Хинкельман был, похоже, порядком обескуражен.
Откуда ей все это известно?
Ивонна тогда просто не знала, что ответить этому человеку, сидевшему рядом, — настолько он был выше, здоровее, сильнее ее, эдакая белокурая скала, подавляющая своей абсолютной и вместе с тем невинной самоуверенностью. Ведь она говорила, что приходило ей в голову и что она видела, глядя на свои бальные туфельки… А видела она дом с высокой двускатной крышей за зеленым забором и его отца — должно быть, пастора или учителя. Ни братьев, ни сестер. В прихожей — старые гравюры, например Дюрер, Грюневальд, а еще итальянские пейзажи, вещи времен Гете, кто-то из Тишбейнов. В саду ухоженные цветы, доставляющие не столько радость, сколько хлопоты, благотворительность по отношению к природе, доказательство любви к ближнему, все как полагается, добросовестно, красиво, очень красиво, очень чисто. Комната единственного сына, наверху, под самой крышей, в окно заглядывает дерево — грецкий орех или липа, а на стенах (пожалуй, наклонных), все еще оклеенных веселенькими детскими обоями, висят его собственные рисунки, предмет тайной гордости родителей: летние пейзажи, старые уголки родного города — все сделаны твердым карандашом, на всех (что остановило ее внимание) проставлена дата…

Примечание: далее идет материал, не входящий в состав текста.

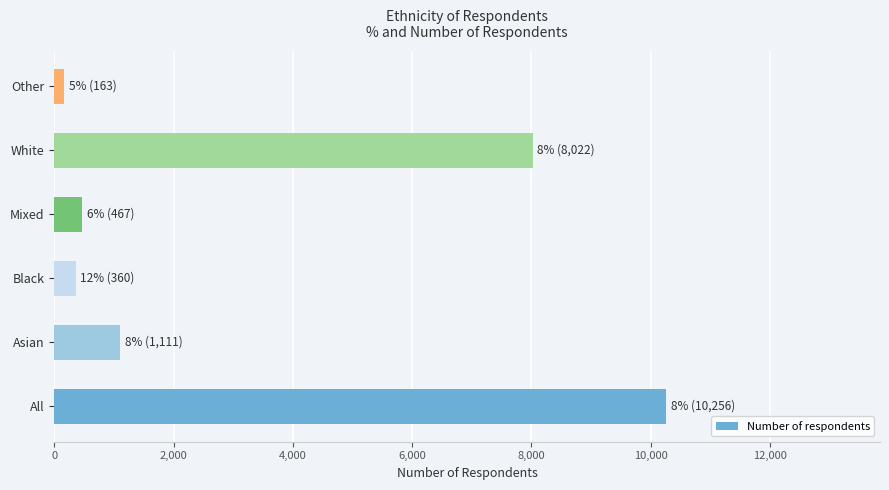

The value at All is 10256. True or false?

True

— Вам осталось только сказать, как выглядит абажур! — рассмеялся Хинкельман.
— Он зеленый.
Он засмеялся снова, пытаясь вспомнить, так ли это. Зато Ивонна, прорицательница, уже была занята другими делами: пила вино, обмахивалась веером, беседовала с вновь пришедшими, в то время как Хинкельман, оставшись наедине с собой и стараясь быть честным, все больше и больше задумывался над происходящим, особенно же над тем странным обстоятельством, что, услышав очередную фразу Ивонны, он каждый раз полагал, будто она ошибается, а чуть позже, нехотя обратившись к своей памяти, приходил к выводу, что все так и есть: и даты на рисунках — настолько мелкие, что их почти никто не замечал, и обои, которые давным-давно надо бы заменить, и бесконечная морока с цветами — то их собака разроет, то ветер растреплет, то ливень побьет; даже привычка матери вечно поправлять волосы — Хинкельман прямо увидел ее как живую!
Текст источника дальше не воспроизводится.